By the close of play two wagons had been covered against the continuing inclement weather, two cabinets had been re-shuffled, one shelf had been hung in position and the team departed well satisfied with the mornings progress.

Photos by John Olsen.
News from The Narrow Gauge Railway Museum
News from The Narrow Gauge Railway MuseumFriday, February 21st, 2020 at 10:01am
Museum working party 20th Feb 2020

The Tywyn weather mojo had twigged that it was the schools half term and produced the appropriate weather, rain on a stiff northwest wind! The team assembled, slightly damp around the gills, in the dry of the museum to tackle a problem long in the making – the museum store room. This had become not only a repository for many valuable artefacts but also a bit of a dumping ground for well meaning, but usually poorly documented, donations from many quarters.

Neal Chapman, David Broadbent, Charles Benedetto, Winston McCanna, Andy 'Two Cars' Sheffield (two ffs in that) and John Olsen donned their Sorting Hats and plunged in. Boxes and loose items in bags and envelopes came pouring out of this tiny room to be picked over for hidden gems, absolute rubbish, and a generous measure of 'it might be worth a second opinion'. Three numbered plastic storage boxes were designated as destinations for small items, photos and cards, and lastly miscellaneous papers. Multiple boxes containing CCTV kit were condensed down to just two, the three box Education Pack was repacked into just one large plastic storage box and the excess conduit bits and flexible trunking all condensed into one box. The three acrylic display stands boxes stubbornly refused to be reduced in number, however they were strictly rationalised.

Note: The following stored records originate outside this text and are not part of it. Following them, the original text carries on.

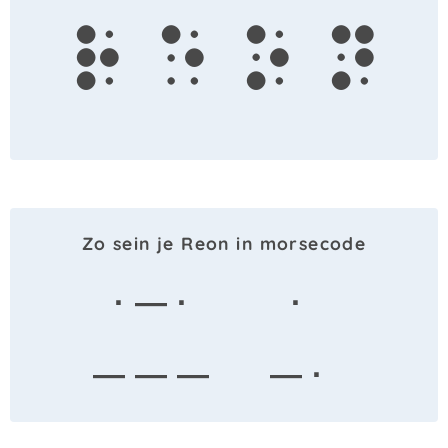
r
e
o
n
Zo sein je Reon in morsecode
· — ·
·
— — —
— ·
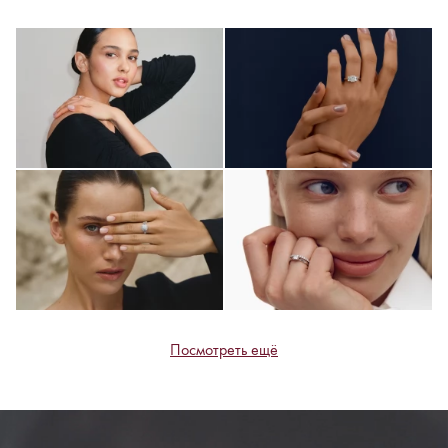
Посмотреть ещё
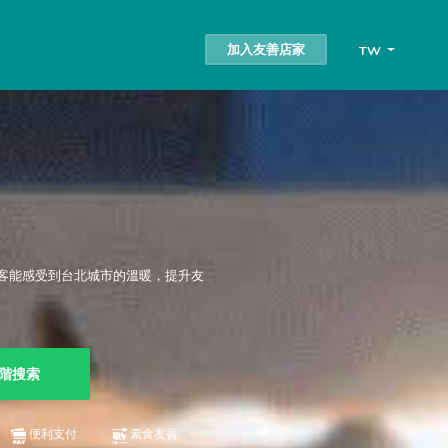
加入友善店家
TW
客能感受到台北城市的溫暖，提升友
階搜索
便利支付
素食友善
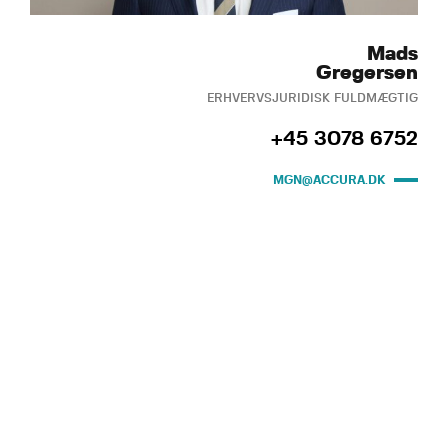
Mads
Gregersen
ERHVERVSJURIDISK FULDMÆGTIG
+45 3078 6752
MGN@ACCURA.DK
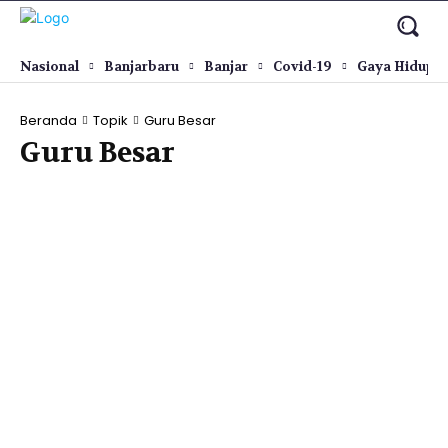
Nasional
Banjarbaru
Banjar
Covid-19
Gaya Hidup
Beranda
Topik
Guru Besar
Guru Besar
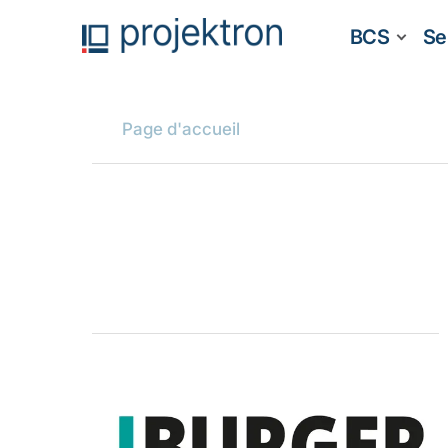
BCS
Se
Page d'accueil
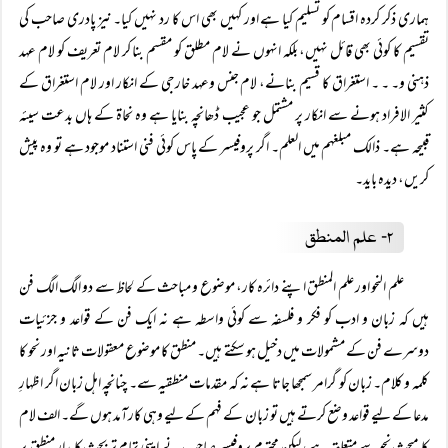
ہماری ذکر کردہ اقسام کو تسلیم کیا ہے اور کہیں بھی اس کا رد نہیں کیا۔ نیز پادری صاحب کی
تقسیم کا کوئی بھی قائل نہیں، بلکہ انہوں نے لام مطلق کو مقسم بنا کر لام تعریف کو لام عہد
ذہنی و۔ ۔ ۔ استغراق کا قسیم بنانے، لام جنس وعہد خارجی کے انکار اور لام استغراق کے
کثیر الافراد ہونے سے انکار پر مشتمل جو عجیب ڈھانچہ بنایا ہے وہ نحاۃ کے ہاں بدعت سیئہ
قبیحہ ہے۔ ذالک مبلغہم میں العلم۔ اگر پروفیسر کے پاس کوئی فنی استناد موجود ہے تو وه پیش
کریں، دیده باید۔
۲۔ علم المنطق
علم النحو اور علم المنطق اپنے دائرہ کار، موضوع و مباحث کے لحاظ سے دو الگ الگ فن
ہیں کہ زبان و ادب کو فکر و فلسفہ سے کوئی واسطہ ہے نہ ایک فن کے قواعد و جزئیات
دوسرے فن کے مشمولات میں دخیل ہو سکتے ہیں۔ منطق کا موضوع معقولات ثانیہ اور نحو کا
کلمہ و کلام۔ زبان کو گرامر سمجھا جاتا ہے نہ کہ مقدمات منطقیہ سے۔ چنانچہ اہل زبان اگر اظہارِ
مدعا کے لیے قواعد وضع کرتے ہیں تو زبان کے فہم کے لیے وہی کارآمد ہوں گے۔ الف لام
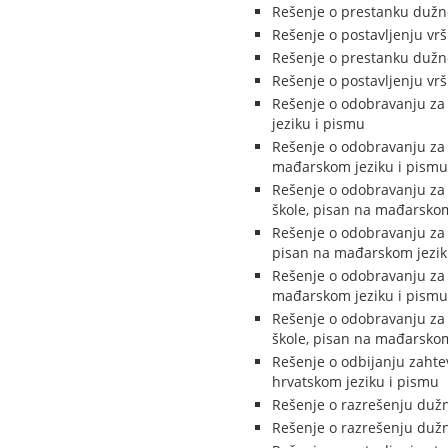
Rešenje o prestanku dužn
Rešenje o postavljenju v
Rešenje o prestanku dužn
Rešenje o postavljenju v
Rešenje o odobravanju za 
jeziku i pismu
Rešenje o odobravanju za 
mađarskom jeziku i pismu
Rešenje o odobravanju za 
škole, pisan na mađarskom
Rešenje o odobravanju za 
pisan na mađarskom jezik
Rešenje o odobravanju za 
mađarskom jeziku i pismu
Rešenje o odobravanju za
škole, pisan na mađarskom
Rešenje o odbijanju zahtev
hrvatskom jeziku i pismu
Rešenje o razrešenju dužn
Rešenje o razrešenju dužn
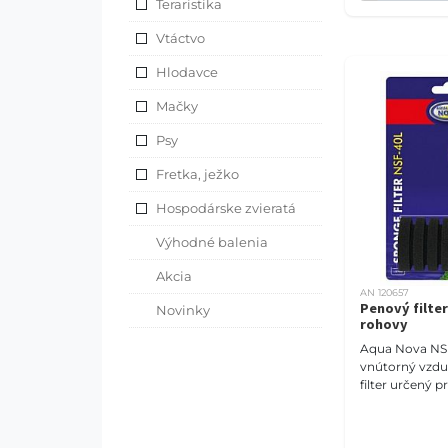
Teraristika
Vtáctvo
Hlodavce
Mačky
Psy
Fretka, ježko
Hospodárske zvieratá
Výhodné balenia
Akcia
AN 120657
Penový filte
Novinky
rohovy
Aqua Nova NS
vnútorný vzd
filter určený p
objemu 80 litro
poskytuje bio
filtráciu a má 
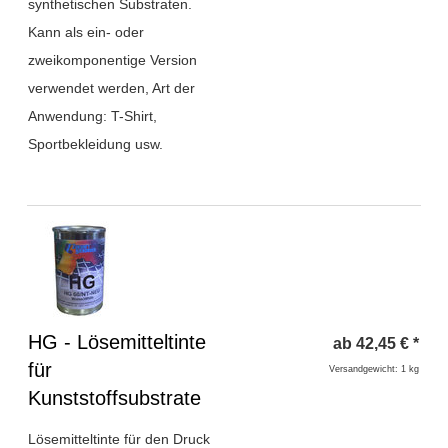
synthetischen Substraten.
Kann als ein- oder
zweikomponentige Version
verwendet werden, Art der
Anwendung: T-Shirt,
Sportbekleidung usw.
Überschrift
HG - Lösemitteltinte
ab
42,45
€
*
1
für
Versandgewicht: 1 kg
Kunststoffsubstrate
Lösemitteltinte für den Druck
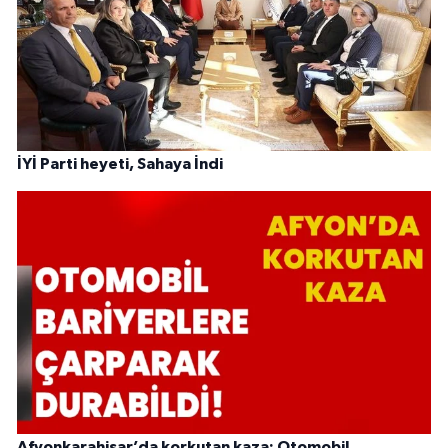
İYİ Parti heyeti, Sahaya İndi
Afyonkarahisar’da korkutan kaza: Otomobil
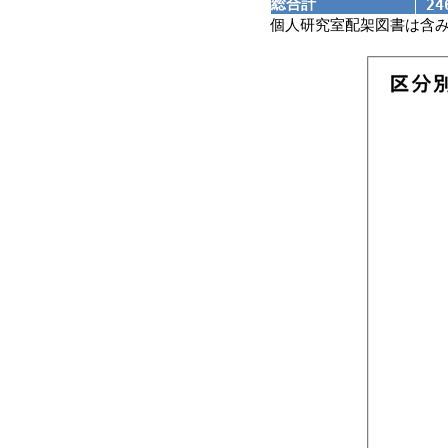
総合計
24
個人研究室配架図書は含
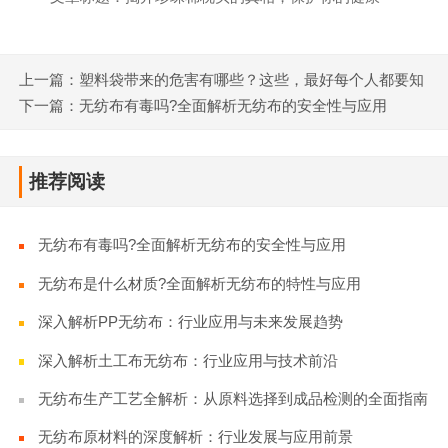
上一篇：塑料袋带来的危害有哪些？这些，最好每个人都要知
道！
下一篇：无纺布有毒吗?全面解析无纺布的安全性与应用
推荐阅读
无纺布有毒吗?全面解析无纺布的安全性与应用
无纺布是什么材质?全面解析无纺布的特性与应用
深入解析PP无纺布：行业应用与未来发展趋势
深入解析土工布无纺布：行业应用与技术前沿
无纺布生产工艺全解析：从原料选择到成品检测的全面指南
无纺布原材料的深度解析：行业发展与应用前景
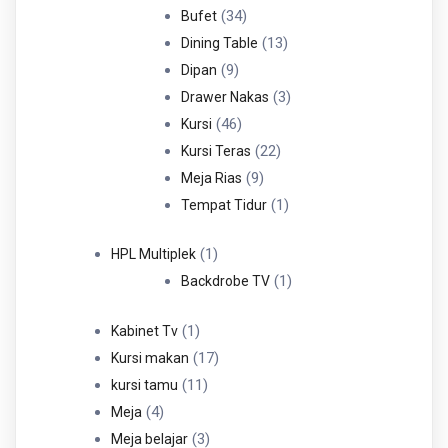
34
Produk
34
Bufet
Produk
13
13
Dining Table
9
Produk
9
Dipan
Produk
3
3
Drawer Nakas
46
Produk
46
Kursi
Produk
22
22
Kursi Teras
9
Produk
9
Meja Rias
Produk
1
1
Tempat Tidur
Produk
1
1
HPL Multiplek
Produk
1
1
Backdrobe TV
Produk
1
1
Kabinet Tv
Produk
17
17
Kursi makan
11
Produk
11
kursi tamu
4
Produk
4
Meja
Produk
3
3
Meja belajar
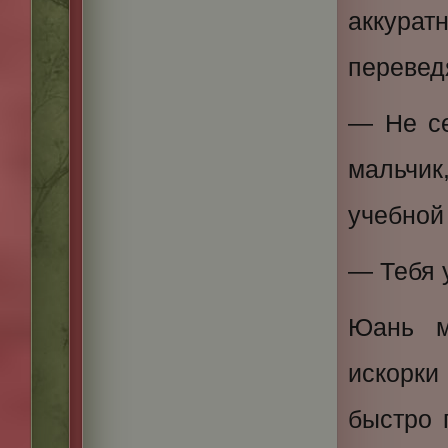
аккурат
переведя
— Не се
мальчик
учебной 
— Тебя 
Юань м
искорки
быстро 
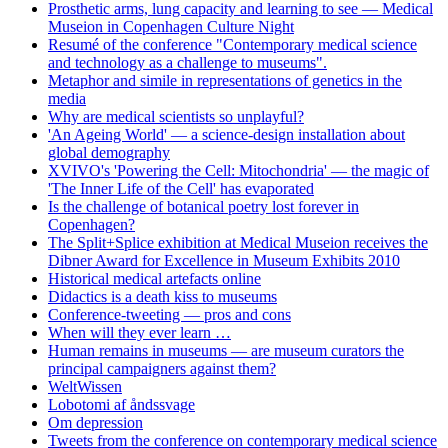
Prosthetic arms, lung capacity and learning to see — Medical
Museion in Copenhagen Culture Night
Resumé of the conference "Contemporary medical science
and technology as a challenge to museums".
Metaphor and simile in representations of genetics in the
media
Why are medical scientists so unplayful?
'An Ageing World' — a science-design installation about
global demography
XVIVO's 'Powering the Cell: Mitochondria' — the magic of
'The Inner Life of the Cell' has evaporated
Is the challenge of botanical poetry lost forever in
Copenhagen?
The Split+Splice exhibition at Medical Museion receives the
Dibner Award for Excellence in Museum Exhibits 2010
Historical medical artefacts online
Didactics is a death kiss to museums
Conference-tweeting — pros and cons
When will they ever learn …
Human remains in museums — are museum curators the
principal campaigners against them?
WeltWissen
Lobotomi af åndssvage
Om depression
Tweets from the conference on contemporary medical science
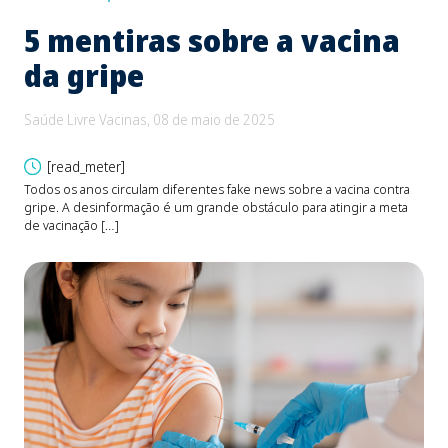
5 mentiras sobre a vacina
B
da gripe
e
d
Saúde Livre Vacinas, 08 de maio de 2025
Saú
[read_meter]
Todos os anos circulam diferentes fake news sobre a vacina contra
gripe. A desinformação é um grande obstáculo para atingir a meta
O be
de vacinação […]
Fons
devi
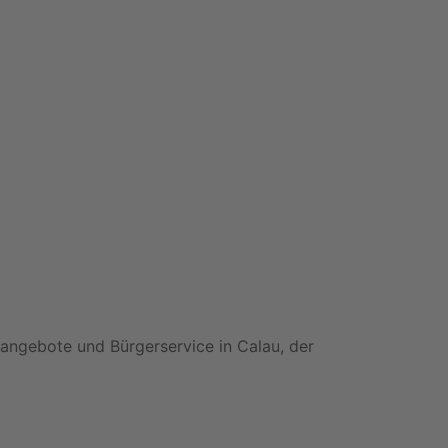
sangebote und Bürgerservice in Calau, der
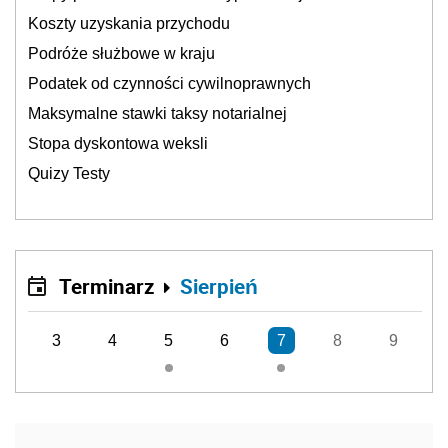
Koszty uzyskania przychodu
Podróże służbowe w kraju
Podatek od czynności cywilnoprawnych
Maksymalne stawki taksy notarialnej
Stopa dyskontowa weksli
Quizy Testy
Terminarz
Sierpień
3
4
5
6
7
8
9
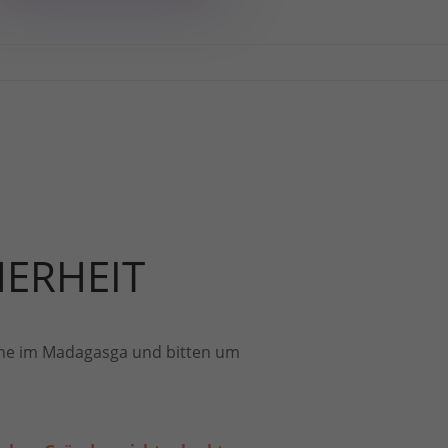
HERHEIT
iene im Madagasga und bitten um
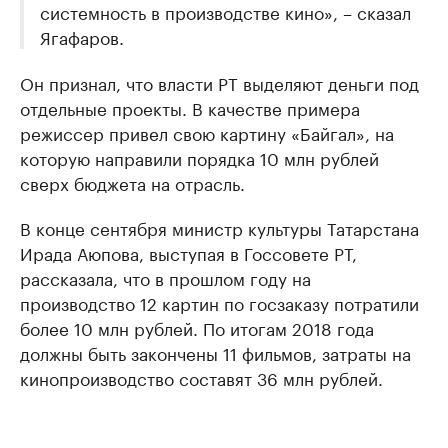
системность в производстве кино», – сказал
Ягафаров.
Он признал, что власти РТ выделяют деньги под
отдельные проекты. В качестве примера
режиссер привел свою картину «Байгал», на
которую направили порядка 10 млн рублей
сверх бюджета на отрасль.
В конце сентября министр культуры Татарстана
Ирада Аюпова, выступая в Госсовете РТ,
рассказала, что в прошлом году на
производство 12 картин по госзаказу потратили
более 10 млн рублей. По итогам 2018 года
должны быть закончены 11 фильмов, затраты на
кинопроизводство составят 36 млн рублей.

By coffee time, served up once more by Ann McCanna complete with Swiss roll cake, a section of floor that hadn't seen daylight in many a long year had been swept clean. We took our caffeine chocolate and chat fix in the company of Ray Brooks (deputising for the substitute attendant....) Sarah Thomas (new attendant), who brought in more cakes, yum, Mary Sheffield and Mike 'its the way I tell 'em' Green. Our discussions roved freely as usual, though we did compare notes on remembering names, 'sorry, who are you again?', and recall a more innocent time when the Toffs running the BBC completely missed the naughty scripting that was being transmitted in such shows as, Round the Horn, and even the seemingly innocent Pugwash the Pirate! With all the flooding in the news the managed retreat at Fairbourne, where the defences will not be maintained indefinitely, revealed the intriguing fact that the rail line approaching Tywyn from Tonfanau is protected by parts of a multi storey car park that once 'graced' Euston. Before we returned to our sorting Matt Wear handed out little green tickets to a fortunate few, no not concert tickets, but their Personal Track Safety cards, so they can now work safely on the line.

With a final few items sorted it was time to put a smaller number of boxes back into the store, which together with a re-arrangement of some of the other items, had released some further space for proper storage requirements in the future. Some empty boxes were flat packed to take up less space and superfluous packaging was disposed of by the correct recycling route; indeed a bag that had contained a lot of unsorted envelopes was recycled to the Air Ambulance shop as it was in good condition.

By the end of play we had counted all the boxes out of the store and counted fewer boxes going back into the store – RESULT!